The quality assurance in the production of bearings requires precision measurements. It is the aim to meet tightest tolerances at large quantities and short cycle times. Due to the high afford of lab measurements, e.g. long walking distances to the lab and long measuring durations, traditional measuring methods are only capable of measuring samples to monitor the process capability. Random errors in the production process can easily be overlooked. Therefor a 100% in-line process monitoring would be a major advantage. Figure 7 shows the scattering light sensor in a line integrated testing machine for a 100% monitoring of the raceways from outer rings. Form, waviness and roughness of the raceway is measured with a scattering light sensor. Figure 8 shows typical failures, which can occur in the serial production of ball bearings. The figure 8 shows an example of an incompletely honed raceway.

Figure 7:

Testing machine with scattering light

Figure 8:

Example of an incompletely honed raceway

If these errors are located in the contact area of the rolling elements, it is likely that the bearing will be noisy in its future operation. With random sampling inspection, these errors can only be found by chance.

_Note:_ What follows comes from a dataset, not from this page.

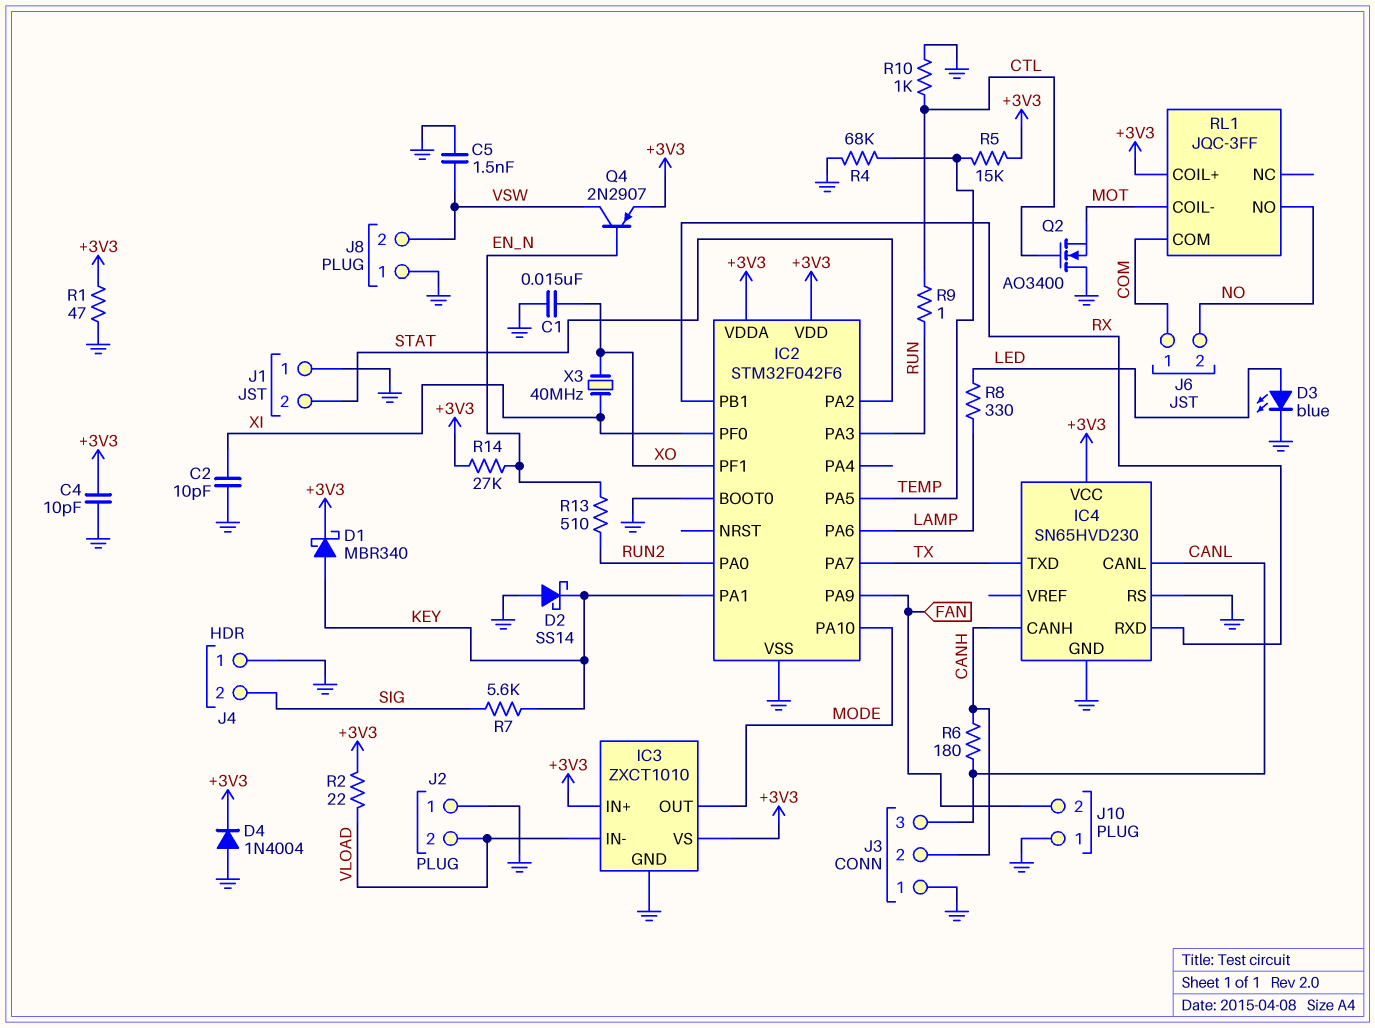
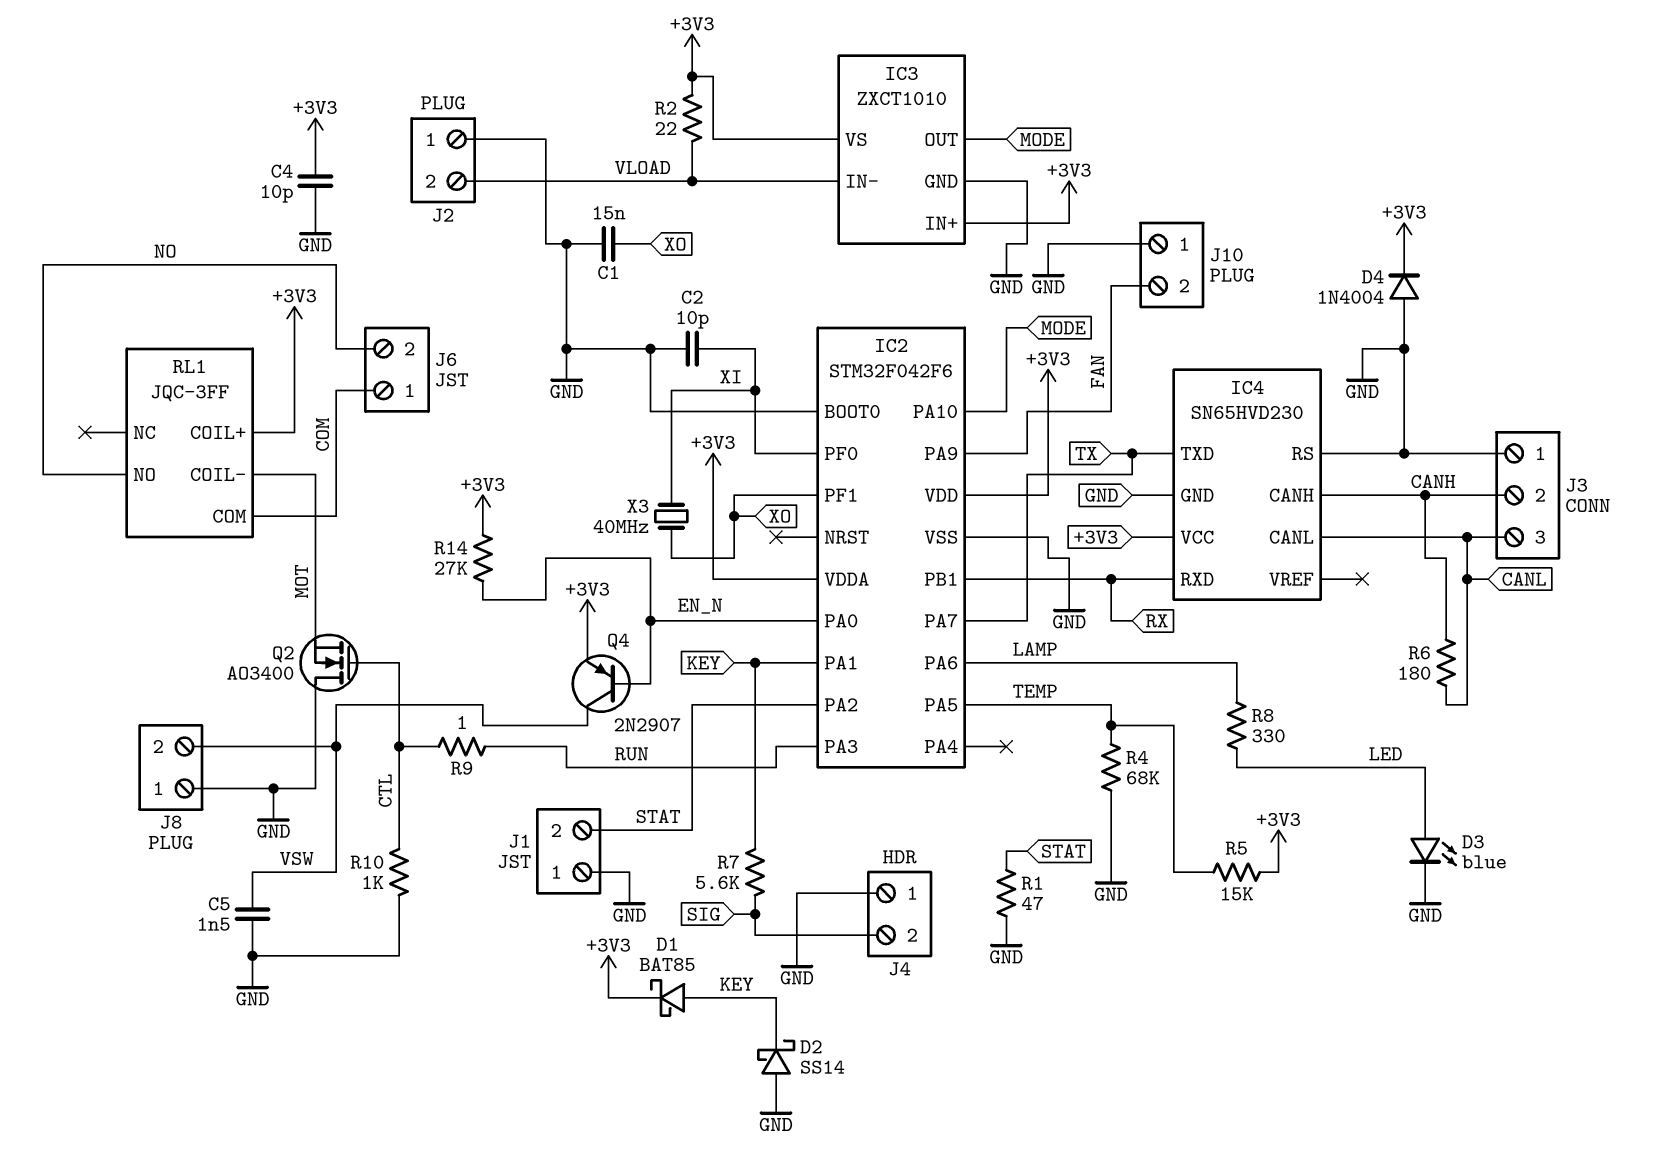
D1: schottky MBR340 (A KEY, K +3V3) -> schottky BAT85 (A KEY, K +3V3)
IC2 pin PA0: RUN2 -> EN_N
R1: 47 (+3V3, GND) -> 47 (GND, STAT)
R13: 510 (EN_N, RUN2) -> none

Figure 9 shows the measuring setup of the scattering light. 1024 overlapping measuring points of the scattering light are distributed around the circumference. Well-honed surfaces show Aq values between the red tolerance borders in the diagrams. Ground rings show Aq values, which are significant over the tolerance. Local areas, which are poorly honed, can be detected easily. Similar results are received, when the form of the ring is evaluated. Figure 10 shows a diagram of the roundness and an amplitude spectrum of the roundness profile of an incompletely honed bearing ring. You can see local waviness in the roundness profile in the area of the grinding finish. The amplitude spectrum also shows this error, therefore a decreasing tolerance curve in the 100% inspection evaluates the ring as defect and sorts the part out. The testing machine, which is shown in figure 11, needs less than one second for the measurement and the evaluation of a ring. Mandatory requirement for the measurements is a clean surface. Even though a separate washing process is not necessarily needed, because a thin and homogeneous distributed oil film on the surface does not affect the measurement.

Figure 9:

Measurement setup inner ring with scattering light. (Left), Aq-profiles of an incompletely honed and ground raceway

Figure 10:

Roundness profile and FFT of an incompletely honed inner ring

Figure 11:

Measuring the waviness of a ball screw drive

4.

SUMMARY

The automotive industry has an increasing demand in the quality of rolling bearings. Tolerances in roughness and waviness shift to sub micrometers. Statistical values of amplitude distribution and angle distribution are very capable of describing the roughness of surfaces. Whereas, induced waviness can be found in the amplitude spectrum of the Fourier analysis of the form profile. The scattering light provides a traceable measurement technology, which calculates the statistical roughness value Aq. The scattering light can distinguish different manufacturing processes such as honing and grinding. Simultaneously, the macro gradient of the form profile can be determined with the integration of the form profile. This technology is robust, fast, non-contact and can be used in manufacturing areas for a 100% -monitoring of the production process.